Role of p53 in the Regulation of Cellular Senescence

Abstract

The p53 transcription factor plays a critical role in cellular responses to stress. Its activation in response to DNA damage leads to cell growth arrest, allowing for DNA repair, or directs cellular senescence or apoptosis, thereby maintaining genome integrity. Senescence is a permanent cell-cycle arrest that has a crucial role in aging, and it also represents a robust physiological antitumor response, which counteracts oncogenic insults. In addition, senescent cells can also negatively impact the surrounding tissue microenvironment and the neighboring cells by secreting pro-inflammatory cytokines, ultimately triggering tissue dysfunction and/or unfavorable outcomes. This review focuses on the characteristics of senescence and on the recent advances in the contribution of p53 to cellular senescence. Moreover, we also discuss the p53-mediated regulation of several pathophysiological microenvironments that could be associated with senescence and its development.

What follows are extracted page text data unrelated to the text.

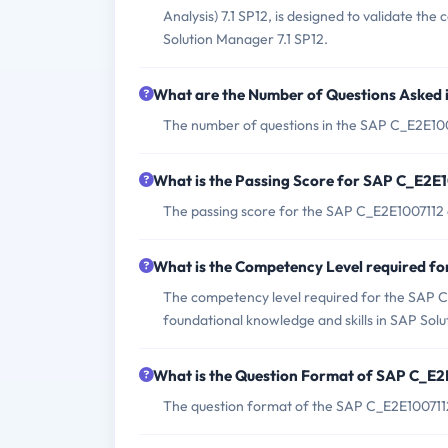
Analysis) 7.1 SP12, is designed to validate th
Solution Manager 7.1 SP12.
What are the Number of Questions Asked
The number of questions in the SAP C_E2E100
What is the Passing Score for SAP C_E2E
The passing score for the SAP C_E2E1007112 
What is the Competency Level required 
The competency level required for the SAP C
foundational knowledge and skills in SAP Sol
What is the Question Format of SAP C_E
The question format of the SAP C_E2E1007112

Keywords: DNA damage; cell cycle arrest; microenvironment; p53; senescence.

Figure 1

Induction and initiation of cellular growth control and senescence via p53 or P16^INK4A pathways. Various internal or external stress factors trigger the DNA-damage response (DDR) pathway, which in turn activates the p53 and/or the p16^INK4A pathways. p16^INK4A inactivates Cdk4/6, results in accumulation of phosphorylated pRb, stops the regulation of E2F transcription factors, and drives cell cycle arrest or senescence. These stressors also trigger DNA damage (cellular responses to such damages are regulated by either ATM-Chk2 or ATR-Chk1 pathways) and transactivate p53 and p21^CIP1. Moreover, p21^CIP1 protein levels may lead to the inhibition of Cdk4/6 activity, which contribute to the G1 arrest or senescence [33,34].